Source: FOSS Cooking (community recipes)
Whisk the eggs and milk together until fully combined — this is your egg-cookery medium, and the emulsion matters. The egg protein denatures during cooking and sets the structure; the milk dilutes the yolks so the coating spreads evenly without scrambling on contact with heat. Set a large frying pan over medium heat and add a knob of butter. Let it foam and subside; you're aiming for a pan hot enough that a drop of batter sizzles immediately on contact, roughly 160–170°C if you're checking with a thermometer, though the audible hiss is your real guide.
Working one slice at a time, submerge both sides of the bread in the egg mixture — no more than two seconds per side. You want saturation without sogginess; a second too long and the bread begins to collapse rather than absorb. The bread acts as a sponge, so medium-thick slices (about 2cm) hold their structure better than thin ones. Shake off excess batter back into the bowl; a thin, clinging coat is what you want, not dripping liquid.

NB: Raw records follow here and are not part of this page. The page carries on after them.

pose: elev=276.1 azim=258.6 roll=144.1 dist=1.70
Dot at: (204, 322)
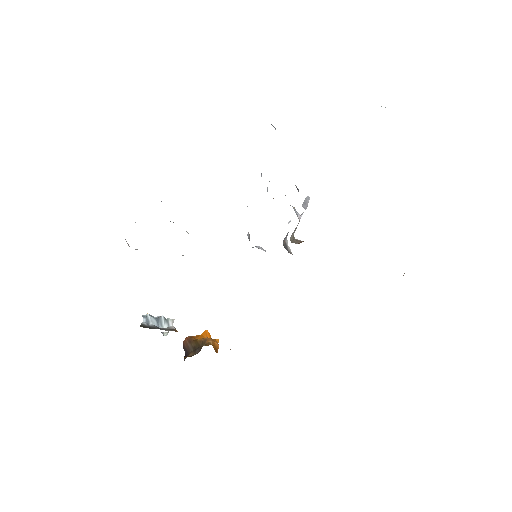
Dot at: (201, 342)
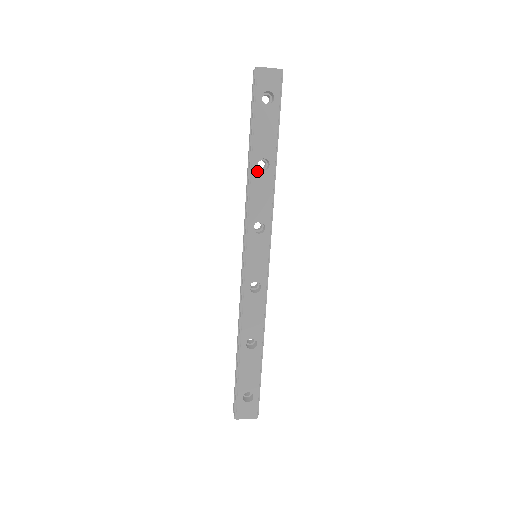
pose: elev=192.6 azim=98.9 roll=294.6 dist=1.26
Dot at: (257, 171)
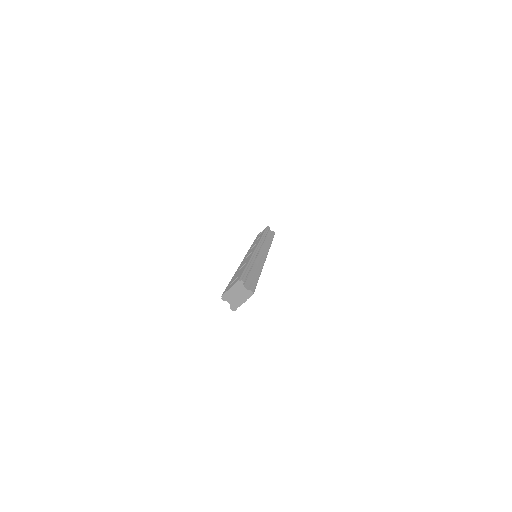
Dot at: occluded
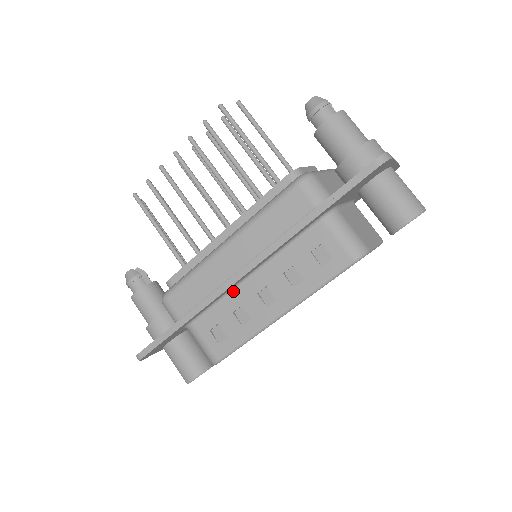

Place the bread directly into the foaming butter. The pan-frying happens fast — roughly 2–3 minutes per side, but watch for colour, not the clock. The first side is done when it's deep golden-brown with a crisp edge, the sort of colour you'd get from proper caramelisation of the egg proteins. Flip once, only once. The second side cooks slightly faster because the pan is already at temperature. When it matches the first side, transfer to a warm plate immediately.
Repeat with remaining slices, adding a fresh knob of butter to the pan every two or three slices — burnt butter fragments accumulate and spoil the flavour, so don't be stingy with fresh fat. Stack the finished slices warm, pour maple syrup over them just before serving, and eat at once. The exterior hardens as it cools, so delay kills the contrast between the crisp outside and the custard-soaked interior that makes this simple-preparation breakfast work.